Elizabeth Montiel-Alvarado, Campus Carrier staff writer
Lily Verren, Campus Carrier staff writer
The Bonner Scholars Program hosted a panel on Nov. 10 that discussed reforming the prison system and breaking the cycle of mass incarceration. The discussion panelists were Patrick Rodriguez, formerly incarcerated prison reform activist; Holly Bradfield, professor of sociology at Berry; and Thom Ratkos, assistant professor of psychology at Berry.
The discussion first began with reform in America and how or why there is a need. The three panelists each answered with differing opinions.
“I don’t dream of reform, and I think we should set our sights a little higher,” Ratkos said.
Instead of changing the way the current system is implemented, Ratkos said the whole criminal justice system should be reviewed.
“If we are trying to imagine a better world, I don’t imagine a better world where prisons exist,” Ratkos said.
Ratkos recommended the audience to read the narrative The Ones Who Walk Away from Omelas, by Ursula Le Guin, and Beyond Survival: Strategies and Stories from the Transformative Justice Movement, for more insight into the problems that incarcerated people face.
“We are currently living under the results of a strategy that we’re enacted a long time ago,” Ratkos said. “I don’t think the history of prison is a history of reform.”
According to a study from Stanford University, “Dropouts are 3.5 times more likely to be arrested than high school graduates. Nationally, 68 percent of all males in prison do not have a high school diploma.”
Rather than completely doing away with prisons, Rodriguez said smaller reforms need to be made.
“Would it be strategically plausible and feasible for us to imagine an abolitionist world?” Rodriguez said. “Or would it be strategically sound for us to begin implementing strategies that enact progressive policy that push forward change as it reacts to prison reform?”
According to the US Department of Justice’s Bureau of Justice Statistics (BJS) in 2016, 43% of state and 23% of federal prisoners had a history of a mental health problem.
“Dealing with how trauma leads to criminal actions, which affects children, is a large part [of reducing incarceration],” Bradfield said.
According to the National Center for Biotechnology Information, each additional adverse experience a child experiences increases the risk of becoming a serious, violent, and chronic juvenile offender by 35, when controlling for other risk factors for criminal behavior.
“Having mental health issues in prison is tough,” Rodriguez said.
Psychiatric facilities are similar to prisons, especially those that specialize in incarcerated healthcare, and public attitudes towards those in prisons with mental health conditions makes it incredibly difficult to rebuild one’s life after imprisonment, especially on top of the stigma surrounding formerly incarcerated people.
Imprisonment can exacerbate preexisting mental health conditions through sheer distress, as well. The BJS reported as well in 2016 that about 14% of state and 8% of federal prisoners met the threshold for past 30-day serious psychological distress.
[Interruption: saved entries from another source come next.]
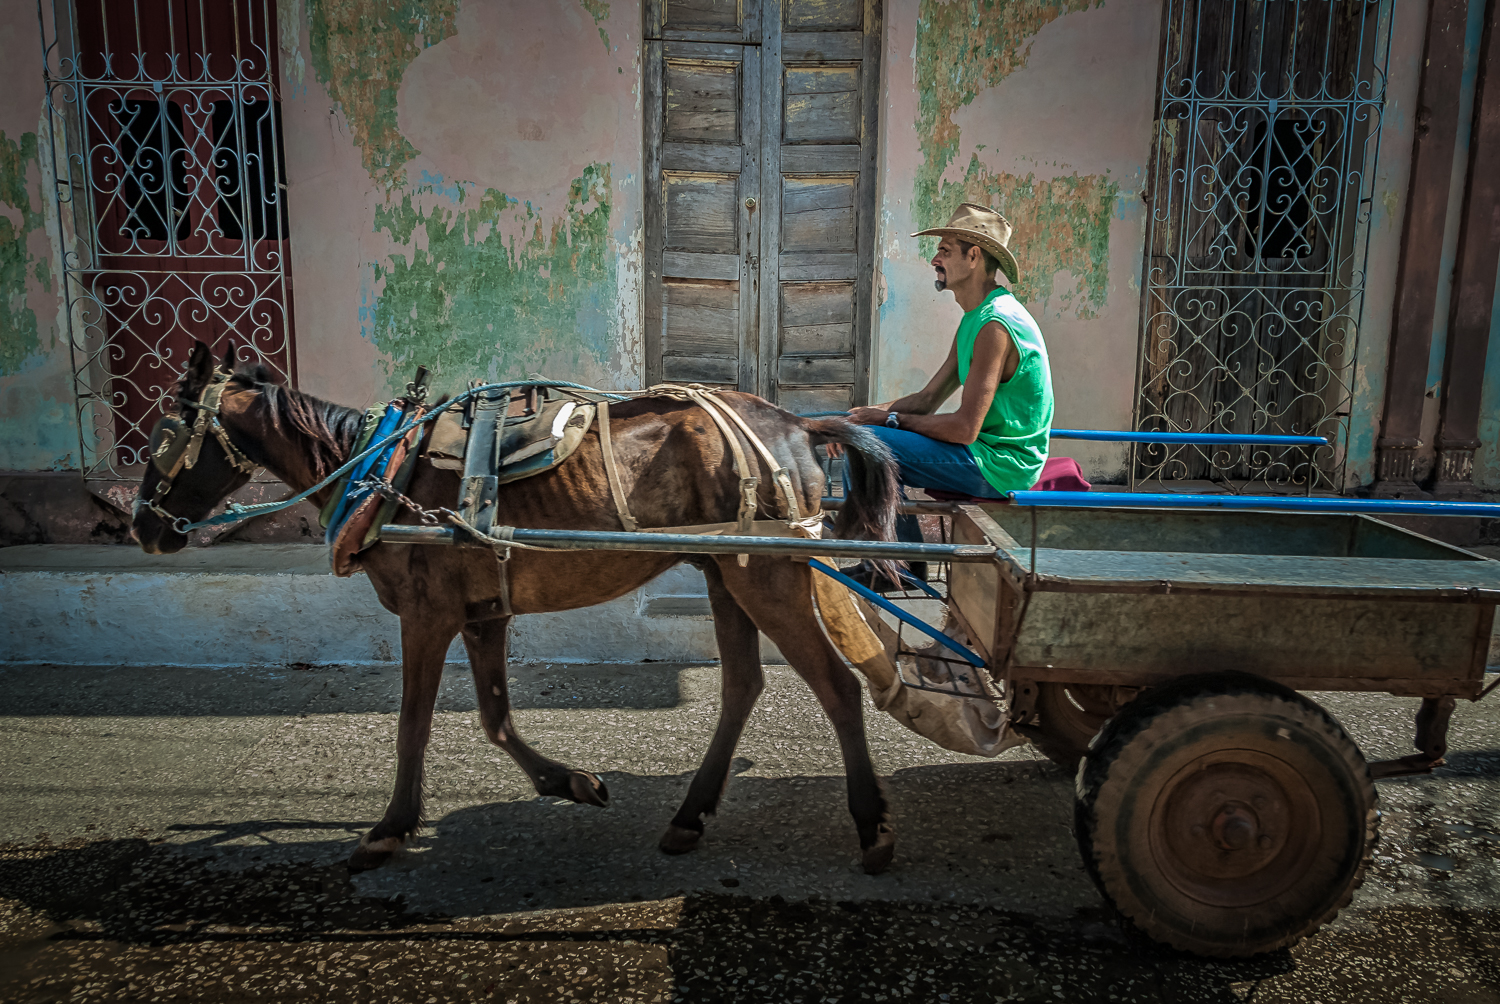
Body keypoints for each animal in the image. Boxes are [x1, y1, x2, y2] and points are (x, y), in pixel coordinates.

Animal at [132, 342, 900, 870]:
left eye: (164, 432)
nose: (141, 527)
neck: (382, 472)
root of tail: (797, 424)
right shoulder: (482, 614)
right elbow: (495, 719)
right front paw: (571, 782)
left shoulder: (427, 615)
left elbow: (413, 726)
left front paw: (389, 829)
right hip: (727, 571)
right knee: (742, 685)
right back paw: (690, 815)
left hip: (766, 574)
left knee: (837, 688)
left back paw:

When asked what steps could be taken to begin reforming prisons on a local and national scale, Rodriguez introduced Eric Gonzales, a district attorney outside of Brooklyn, New York.
“What he did as a step to dramatically reduce the amount of people on probation and parole was, he did a point and merit system,” Rodriguez said.
Despite Rodriguez’s presence at the panel, he continues to be on parole.
“There is no way for my merits to be measured, for me to come off any amount early,” Rodriguez said. “[With a merit system], the definition of justice would be to make someone pay their debts to society.”
Toward the end of the panel, a student asked what a deterrent for crime would be if prisons were taken away.
“Prisons don’t deter crime,” Rodriguez said. “Strong communities, connections with others, and not having the things you need to live separated from you by force, is what does.”